Doch dass auch nur eine dieser Empfehlungen Alzheimer wirklich abwendet oder auch nur verlangsamt, ist nicht belegt. Der Mensch ist ausgeliefert. Auf diesen ungewohnt primitiven Zustand reagiert die überversorgte Gesellschaft, die sich doch sonst auf dem Weg ins hohe Alter von der Natur nichts bieten lassen muss, so primitiv sie nur kann: nichts hören, nichts sehen, nichts sagen.
Verwirrte alte Menschen werden ins Heim abgeschoben oder der Obhut ihrer überforderten Angehörigen überlassen, die in Deutschland auf viel zu wenig Hilfe zählen können. Das ist empörend. Doch kaum einer empört sich. So war auch das Interesse mäßig, als im vergangenen Jahr mit viel Wirbel endlich Abhilfe angekündigt wurde: Nach Jahren des Stillstands, so rühmte sich das zuständige FDP-Gesundheitsministerium, wollte man dafür sorgen, die Dementen und ihre Familien endlich besserzustellen. Alles, was dann passierte, war ein lächerliches Feilschen, ein Verschieben und Verzögern. Zuetzt gab es ein paar lauwarme Versprechen. Die Erregung darüber fiel so mau aus wie die politischen Zusagen.
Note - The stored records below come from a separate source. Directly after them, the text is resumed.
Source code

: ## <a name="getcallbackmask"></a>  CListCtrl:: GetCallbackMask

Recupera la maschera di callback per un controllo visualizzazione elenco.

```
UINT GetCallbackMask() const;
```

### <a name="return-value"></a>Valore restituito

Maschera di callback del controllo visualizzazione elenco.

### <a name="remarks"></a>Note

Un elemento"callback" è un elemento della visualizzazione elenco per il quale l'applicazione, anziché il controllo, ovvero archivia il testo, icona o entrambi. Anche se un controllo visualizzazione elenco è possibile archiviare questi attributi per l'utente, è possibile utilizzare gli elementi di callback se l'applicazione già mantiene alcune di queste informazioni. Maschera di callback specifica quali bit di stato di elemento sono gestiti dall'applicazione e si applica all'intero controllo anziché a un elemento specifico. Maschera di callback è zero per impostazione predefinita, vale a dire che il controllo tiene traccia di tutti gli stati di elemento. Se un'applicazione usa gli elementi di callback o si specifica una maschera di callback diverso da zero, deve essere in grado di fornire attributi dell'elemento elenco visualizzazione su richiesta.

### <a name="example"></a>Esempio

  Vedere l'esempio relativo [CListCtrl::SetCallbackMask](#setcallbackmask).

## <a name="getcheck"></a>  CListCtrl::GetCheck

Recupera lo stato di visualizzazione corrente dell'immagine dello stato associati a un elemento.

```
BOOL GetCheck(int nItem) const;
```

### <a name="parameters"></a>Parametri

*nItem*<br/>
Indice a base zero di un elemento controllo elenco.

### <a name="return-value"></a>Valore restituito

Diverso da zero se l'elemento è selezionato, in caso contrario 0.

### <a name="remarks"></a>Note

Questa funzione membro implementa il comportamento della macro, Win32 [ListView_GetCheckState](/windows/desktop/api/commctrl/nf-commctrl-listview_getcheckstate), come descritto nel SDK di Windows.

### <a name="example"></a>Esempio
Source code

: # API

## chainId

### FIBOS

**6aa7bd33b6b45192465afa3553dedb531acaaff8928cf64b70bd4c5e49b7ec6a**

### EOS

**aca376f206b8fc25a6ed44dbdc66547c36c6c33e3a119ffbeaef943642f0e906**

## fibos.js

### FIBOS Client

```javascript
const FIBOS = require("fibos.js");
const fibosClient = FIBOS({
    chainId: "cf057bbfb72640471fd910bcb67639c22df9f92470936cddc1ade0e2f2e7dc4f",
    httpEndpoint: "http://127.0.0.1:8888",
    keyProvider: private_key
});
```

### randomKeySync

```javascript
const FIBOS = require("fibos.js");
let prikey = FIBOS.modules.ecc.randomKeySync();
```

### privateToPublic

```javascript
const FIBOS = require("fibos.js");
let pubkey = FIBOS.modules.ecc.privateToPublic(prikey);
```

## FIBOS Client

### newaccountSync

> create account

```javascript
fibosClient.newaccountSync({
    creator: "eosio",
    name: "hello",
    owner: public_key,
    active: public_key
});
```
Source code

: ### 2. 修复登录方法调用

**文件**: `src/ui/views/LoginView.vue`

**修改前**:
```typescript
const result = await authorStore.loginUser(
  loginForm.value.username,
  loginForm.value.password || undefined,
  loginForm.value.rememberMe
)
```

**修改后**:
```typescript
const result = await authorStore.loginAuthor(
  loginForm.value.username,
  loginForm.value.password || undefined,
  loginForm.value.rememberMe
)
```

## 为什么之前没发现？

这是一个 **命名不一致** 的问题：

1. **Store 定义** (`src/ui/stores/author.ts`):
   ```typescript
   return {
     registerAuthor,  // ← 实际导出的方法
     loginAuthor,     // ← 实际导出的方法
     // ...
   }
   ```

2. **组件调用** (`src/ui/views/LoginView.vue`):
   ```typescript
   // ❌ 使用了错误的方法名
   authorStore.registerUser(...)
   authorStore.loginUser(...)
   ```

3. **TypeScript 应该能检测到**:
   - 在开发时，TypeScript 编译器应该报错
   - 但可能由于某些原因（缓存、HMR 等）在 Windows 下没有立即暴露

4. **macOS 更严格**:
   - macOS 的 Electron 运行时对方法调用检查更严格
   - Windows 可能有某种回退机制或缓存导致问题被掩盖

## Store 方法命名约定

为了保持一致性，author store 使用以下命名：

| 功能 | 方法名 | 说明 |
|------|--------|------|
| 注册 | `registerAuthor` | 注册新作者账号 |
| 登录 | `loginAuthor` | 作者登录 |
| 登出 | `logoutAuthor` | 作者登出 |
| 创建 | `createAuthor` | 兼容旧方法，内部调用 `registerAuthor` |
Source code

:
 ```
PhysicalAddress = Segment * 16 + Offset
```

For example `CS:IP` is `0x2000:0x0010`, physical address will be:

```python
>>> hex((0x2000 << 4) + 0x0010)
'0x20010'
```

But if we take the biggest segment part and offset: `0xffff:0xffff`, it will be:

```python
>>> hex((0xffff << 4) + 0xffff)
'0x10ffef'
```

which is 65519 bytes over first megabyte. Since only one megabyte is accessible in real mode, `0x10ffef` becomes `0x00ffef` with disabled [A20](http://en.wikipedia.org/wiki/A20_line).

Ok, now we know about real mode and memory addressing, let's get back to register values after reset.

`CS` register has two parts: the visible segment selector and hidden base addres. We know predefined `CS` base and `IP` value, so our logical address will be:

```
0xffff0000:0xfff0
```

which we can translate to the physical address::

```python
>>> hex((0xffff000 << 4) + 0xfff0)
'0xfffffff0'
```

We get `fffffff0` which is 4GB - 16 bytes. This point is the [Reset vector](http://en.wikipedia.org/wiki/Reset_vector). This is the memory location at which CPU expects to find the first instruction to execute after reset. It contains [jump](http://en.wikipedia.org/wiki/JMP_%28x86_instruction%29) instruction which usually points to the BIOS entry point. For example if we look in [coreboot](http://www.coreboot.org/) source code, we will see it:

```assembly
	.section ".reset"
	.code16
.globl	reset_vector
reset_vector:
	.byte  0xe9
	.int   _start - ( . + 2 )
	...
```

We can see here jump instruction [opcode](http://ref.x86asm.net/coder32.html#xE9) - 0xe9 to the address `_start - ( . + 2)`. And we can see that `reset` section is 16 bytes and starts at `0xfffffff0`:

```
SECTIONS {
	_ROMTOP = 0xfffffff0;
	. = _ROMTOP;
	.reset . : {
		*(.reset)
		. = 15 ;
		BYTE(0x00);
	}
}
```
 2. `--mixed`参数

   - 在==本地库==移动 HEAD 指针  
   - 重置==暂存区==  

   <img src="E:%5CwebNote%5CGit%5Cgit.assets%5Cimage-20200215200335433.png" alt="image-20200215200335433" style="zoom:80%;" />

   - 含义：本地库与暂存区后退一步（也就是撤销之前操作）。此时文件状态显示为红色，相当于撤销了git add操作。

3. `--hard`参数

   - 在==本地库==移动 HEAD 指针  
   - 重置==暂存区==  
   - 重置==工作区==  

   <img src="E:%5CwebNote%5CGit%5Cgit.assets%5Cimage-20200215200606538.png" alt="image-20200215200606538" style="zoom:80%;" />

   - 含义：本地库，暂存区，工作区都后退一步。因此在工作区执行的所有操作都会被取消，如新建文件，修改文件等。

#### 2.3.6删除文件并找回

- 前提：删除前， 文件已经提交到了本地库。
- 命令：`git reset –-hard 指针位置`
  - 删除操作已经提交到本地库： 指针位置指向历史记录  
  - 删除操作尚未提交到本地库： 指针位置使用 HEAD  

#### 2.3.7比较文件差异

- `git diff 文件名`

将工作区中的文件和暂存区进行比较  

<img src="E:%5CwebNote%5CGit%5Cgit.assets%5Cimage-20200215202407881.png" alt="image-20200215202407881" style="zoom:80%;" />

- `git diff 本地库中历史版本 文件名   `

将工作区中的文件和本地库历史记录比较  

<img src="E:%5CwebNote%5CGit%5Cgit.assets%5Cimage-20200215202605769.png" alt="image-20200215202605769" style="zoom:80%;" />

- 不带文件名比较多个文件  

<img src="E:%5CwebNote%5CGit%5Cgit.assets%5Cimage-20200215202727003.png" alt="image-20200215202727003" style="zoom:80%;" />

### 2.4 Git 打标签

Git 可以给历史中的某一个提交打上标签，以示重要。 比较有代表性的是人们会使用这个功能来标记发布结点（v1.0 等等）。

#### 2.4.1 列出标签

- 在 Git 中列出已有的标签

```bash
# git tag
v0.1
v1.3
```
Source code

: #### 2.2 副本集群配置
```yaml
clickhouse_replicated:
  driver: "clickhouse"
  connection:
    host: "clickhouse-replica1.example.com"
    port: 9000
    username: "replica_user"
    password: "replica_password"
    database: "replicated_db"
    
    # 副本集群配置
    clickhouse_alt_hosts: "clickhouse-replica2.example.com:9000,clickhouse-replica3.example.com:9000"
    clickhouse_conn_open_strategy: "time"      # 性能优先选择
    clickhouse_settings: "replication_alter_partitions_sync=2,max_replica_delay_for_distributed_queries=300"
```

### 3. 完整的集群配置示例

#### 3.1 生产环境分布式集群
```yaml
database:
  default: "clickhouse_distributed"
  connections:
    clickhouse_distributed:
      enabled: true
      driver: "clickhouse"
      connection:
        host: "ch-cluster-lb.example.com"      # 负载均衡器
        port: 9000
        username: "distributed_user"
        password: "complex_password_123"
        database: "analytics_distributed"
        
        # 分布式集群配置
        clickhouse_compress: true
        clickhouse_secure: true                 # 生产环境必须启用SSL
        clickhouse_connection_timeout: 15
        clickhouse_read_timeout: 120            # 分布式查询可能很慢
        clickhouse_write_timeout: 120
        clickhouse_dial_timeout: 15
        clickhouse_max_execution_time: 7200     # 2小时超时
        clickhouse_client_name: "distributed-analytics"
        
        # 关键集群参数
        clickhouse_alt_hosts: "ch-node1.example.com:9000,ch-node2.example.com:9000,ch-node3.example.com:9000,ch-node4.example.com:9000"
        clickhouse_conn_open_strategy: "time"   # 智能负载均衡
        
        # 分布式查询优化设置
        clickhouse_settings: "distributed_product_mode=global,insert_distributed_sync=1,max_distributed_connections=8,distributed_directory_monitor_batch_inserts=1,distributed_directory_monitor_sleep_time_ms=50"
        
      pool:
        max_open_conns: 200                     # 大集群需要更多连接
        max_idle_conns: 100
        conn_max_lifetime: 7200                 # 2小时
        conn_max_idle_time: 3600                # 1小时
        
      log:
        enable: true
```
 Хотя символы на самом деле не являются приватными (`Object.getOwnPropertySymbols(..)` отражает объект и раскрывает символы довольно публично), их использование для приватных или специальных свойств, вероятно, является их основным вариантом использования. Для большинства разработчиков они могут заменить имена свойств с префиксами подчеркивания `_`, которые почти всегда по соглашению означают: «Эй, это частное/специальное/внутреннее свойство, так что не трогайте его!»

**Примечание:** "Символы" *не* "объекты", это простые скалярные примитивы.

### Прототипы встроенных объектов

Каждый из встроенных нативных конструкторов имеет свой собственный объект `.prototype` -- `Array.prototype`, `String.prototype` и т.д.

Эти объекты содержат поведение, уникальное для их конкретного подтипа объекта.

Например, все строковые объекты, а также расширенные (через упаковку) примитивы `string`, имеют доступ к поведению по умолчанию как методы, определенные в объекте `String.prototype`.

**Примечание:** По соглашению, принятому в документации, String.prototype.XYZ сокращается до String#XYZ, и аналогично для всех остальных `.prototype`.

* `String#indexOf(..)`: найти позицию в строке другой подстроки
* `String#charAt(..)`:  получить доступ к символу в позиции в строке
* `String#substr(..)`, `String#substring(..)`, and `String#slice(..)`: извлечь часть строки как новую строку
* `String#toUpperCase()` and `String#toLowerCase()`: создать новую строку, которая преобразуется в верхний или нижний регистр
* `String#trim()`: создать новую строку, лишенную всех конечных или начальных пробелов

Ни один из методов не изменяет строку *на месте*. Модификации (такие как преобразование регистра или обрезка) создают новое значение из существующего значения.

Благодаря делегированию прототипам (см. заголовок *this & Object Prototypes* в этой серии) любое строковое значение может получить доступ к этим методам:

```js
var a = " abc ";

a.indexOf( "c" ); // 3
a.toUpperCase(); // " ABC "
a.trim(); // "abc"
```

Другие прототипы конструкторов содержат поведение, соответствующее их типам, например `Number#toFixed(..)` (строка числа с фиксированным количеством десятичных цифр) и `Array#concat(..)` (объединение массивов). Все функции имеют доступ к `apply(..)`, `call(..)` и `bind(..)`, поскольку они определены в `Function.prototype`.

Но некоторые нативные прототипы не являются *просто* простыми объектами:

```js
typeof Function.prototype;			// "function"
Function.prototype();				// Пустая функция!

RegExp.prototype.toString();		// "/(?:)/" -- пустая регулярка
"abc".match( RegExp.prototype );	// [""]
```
Über so viel Ignoranz kann sich die Politik nur freuen, von der jeder Handlungsdruck genommen wird. Warum in so einem aufreibenden, teuren Bereich Augen, Ohren und Mund öffnen, wenn es die Wähler gar nicht einfordern? Warum aufklären, integrieren und endlich die Hunderttausenden Dementen als Normalität einer alternden Gesellschaft begreifen, wenn das doch keiner verlangt? Die Angst vor dem Schreckgespenst Alzheimer ist tragisch, denn sie verhindert nicht nur das Hinschauen und das Fordern - sondern auch das Wissenwollen: So gibt es bis heute keine einheitliche Definition, was die Krankheit Alzheimer ausmacht.
Es gibt viel zu wenig Langzeitstudien, und keine systematische Sammlung aller Krankheitsfälle wie sie zum Beispiel das Krebsregister bietet. Dafür gibt es Fragen: Wer kann eigentlich genau erklären, wo die natürliche Grenze zwischen dem Verlauf von Alzheimer einerseits und dem normalen Alterungsprozess andererseits liegt? Wer kann erklären, was "geistiger Verfall" im Alter überhaupt meint? Wer kann erklären, warum sich ein Mensch wie Gunter Sachs das Leben nahm, nur weil er glaubte, an Alzheimer zu leiden?
"Der Verlust der geistigen Kontrolle über mein Leben wäre ein würdeloser Zustand, dem ich mich entschlossen habe, entschieden entgegenzutreten", schrieb Sachs damals im Abschiedsbrief. Dass ein Mensch so fühlt, mag man verstehen - dass er mit seiner Krankheit und seiner Furcht in Deutschland so alleingelassen wird, hingegen nicht. Es ist menschlich, dass die Menschen so große Angst vor Alzheimer haben. Sie machen aber einen furchtbaren Fehler, wenn sie deshalb versuchen, Alzheimer zu vergessen.